[Supplied information — start]
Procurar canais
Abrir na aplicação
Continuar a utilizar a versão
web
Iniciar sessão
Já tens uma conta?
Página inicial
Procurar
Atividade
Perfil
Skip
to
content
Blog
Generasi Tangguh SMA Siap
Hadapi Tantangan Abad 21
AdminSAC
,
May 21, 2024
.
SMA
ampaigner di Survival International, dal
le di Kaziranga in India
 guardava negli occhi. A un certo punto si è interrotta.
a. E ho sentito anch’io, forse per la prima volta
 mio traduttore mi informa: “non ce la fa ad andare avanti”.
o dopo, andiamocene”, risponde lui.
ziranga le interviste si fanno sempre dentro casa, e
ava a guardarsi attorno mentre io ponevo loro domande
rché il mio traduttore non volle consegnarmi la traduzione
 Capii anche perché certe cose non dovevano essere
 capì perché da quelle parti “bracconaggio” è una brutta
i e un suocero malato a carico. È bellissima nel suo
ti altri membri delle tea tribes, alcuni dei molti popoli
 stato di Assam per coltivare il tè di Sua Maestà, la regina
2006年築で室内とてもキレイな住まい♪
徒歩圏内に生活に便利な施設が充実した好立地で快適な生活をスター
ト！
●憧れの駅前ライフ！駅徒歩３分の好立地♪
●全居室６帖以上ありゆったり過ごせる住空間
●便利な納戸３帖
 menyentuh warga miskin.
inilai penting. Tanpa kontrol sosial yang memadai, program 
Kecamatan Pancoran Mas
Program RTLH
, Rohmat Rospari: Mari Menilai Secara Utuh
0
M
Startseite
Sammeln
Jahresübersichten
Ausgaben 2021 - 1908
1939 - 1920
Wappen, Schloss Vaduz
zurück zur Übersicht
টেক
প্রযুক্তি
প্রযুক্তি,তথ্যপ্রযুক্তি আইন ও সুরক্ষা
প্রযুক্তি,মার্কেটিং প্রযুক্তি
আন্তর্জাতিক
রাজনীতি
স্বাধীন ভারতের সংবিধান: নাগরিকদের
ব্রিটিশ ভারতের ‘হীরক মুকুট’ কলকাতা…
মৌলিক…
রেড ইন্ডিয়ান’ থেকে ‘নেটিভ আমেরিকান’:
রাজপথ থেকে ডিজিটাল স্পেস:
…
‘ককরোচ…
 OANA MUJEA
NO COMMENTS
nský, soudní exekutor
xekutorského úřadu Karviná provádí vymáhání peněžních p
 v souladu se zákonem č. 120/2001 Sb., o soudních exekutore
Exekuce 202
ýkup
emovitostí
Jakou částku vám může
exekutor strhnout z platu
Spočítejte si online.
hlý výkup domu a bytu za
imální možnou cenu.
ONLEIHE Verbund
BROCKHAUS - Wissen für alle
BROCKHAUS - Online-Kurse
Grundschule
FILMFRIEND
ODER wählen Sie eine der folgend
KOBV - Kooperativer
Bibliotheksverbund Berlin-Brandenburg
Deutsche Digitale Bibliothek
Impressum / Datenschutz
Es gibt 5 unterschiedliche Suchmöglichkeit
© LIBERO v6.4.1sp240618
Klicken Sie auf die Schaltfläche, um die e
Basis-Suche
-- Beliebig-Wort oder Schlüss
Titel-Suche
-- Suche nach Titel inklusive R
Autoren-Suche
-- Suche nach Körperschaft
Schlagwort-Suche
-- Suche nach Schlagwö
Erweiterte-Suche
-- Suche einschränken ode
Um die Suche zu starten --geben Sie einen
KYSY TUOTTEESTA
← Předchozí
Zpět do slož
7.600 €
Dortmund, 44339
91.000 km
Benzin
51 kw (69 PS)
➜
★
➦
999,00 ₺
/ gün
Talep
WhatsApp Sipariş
[Supplied information — finish]
__Your instructions__
Rewrite the listing from its first line through the line containing "Es gibt 5 unterschiedliche Suchmöglichkeit", replacing "Startseite" with "Hauptseite" and keeping everything else the same.

__Completed task__
Procurar canais
Abrir na aplicação
Continuar a utilizar a versão
web
Iniciar sessão
Já tens uma conta?
Página inicial
Procurar
Atividade
Perfil
Skip
to
content
Blog
Generasi Tangguh SMA Siap
Hadapi Tantangan Abad 21
AdminSAC
,
May 21, 2024
.
SMA
ampaigner di Survival International, dal
le di Kaziranga in India
 guardava negli occhi. A un certo punto si è interrotta.
a. E ho sentito anch’io, forse per la prima volta
 mio traduttore mi informa: “non ce la fa ad andare avanti”.
o dopo, andiamocene”, risponde lui.
ziranga le interviste si fanno sempre dentro casa, e
ava a guardarsi attorno mentre io ponevo loro domande
rché il mio traduttore non volle consegnarmi la traduzione
 Capii anche perché certe cose non dovevano essere
 capì perché da quelle parti “bracconaggio” è una brutta
i e un suocero malato a carico. È bellissima nel suo
ti altri membri delle tea tribes, alcuni dei molti popoli
 stato di Assam per coltivare il tè di Sua Maestà, la regina
2006年築で室内とてもキレイな住まい♪
徒歩圏内に生活に便利な施設が充実した好立地で快適な生活をスター
ト！
●憧れの駅前ライフ！駅徒歩３分の好立地♪
●全居室６帖以上ありゆったり過ごせる住空間
●便利な納戸３帖
 menyentuh warga miskin.
inilai penting. Tanpa kontrol sosial yang memadai, program 
Kecamatan Pancoran Mas
Program RTLH
, Rohmat Rospari: Mari Menilai Secara Utuh
0
M
Hauptseite
Sammeln
Jahresübersichten
Ausgaben 2021 - 1908
1939 - 1920
Wappen, Schloss Vaduz
zurück zur Übersicht
টেক
প্রযুক্তি
প্রযুক্তি,তথ্যপ্রযুক্তি আইন ও সুরক্ষা
প্রযুক্তি,মার্কেটিং প্রযুক্তি
আন্তর্জাতিক
রাজনীতি
স্বাধীন ভারতের সংবিধান: নাগরিকদের
ব্রিটিশ ভারতের ‘হীরক মুকুট’ কলকাতা…
মৌলিক…
রেড ইন্ডিয়ান’ থেকে ‘নেটিভ আমেরিকান’:
রাজপথ থেকে ডিজিটাল স্পেস:
…
‘ককরোচ…
 OANA MUJEA
NO COMMENTS
nský, soudní exekutor
xekutorského úřadu Karviná provádí vymáhání peněžních p
 v souladu se zákonem č. 120/2001 Sb., o soudních exekutore
Exekuce 202
ýkup
emovitostí
Jakou částku vám může
exekutor strhnout z platu
Spočítejte si online.
hlý výkup domu a bytu za
imální možnou cenu.
ONLEIHE Verbund
BROCKHAUS - Wissen für alle
BROCKHAUS - Online-Kurse
Grundschule
FILMFRIEND
ODER wählen Sie eine der folgend
KOBV - Kooperativer
Bibliotheksverbund Berlin-Brandenburg
Deutsche Digitale Bibliothek
Impressum / Datenschutz
Es gibt 5 unterschiedliche Suchmöglichkeit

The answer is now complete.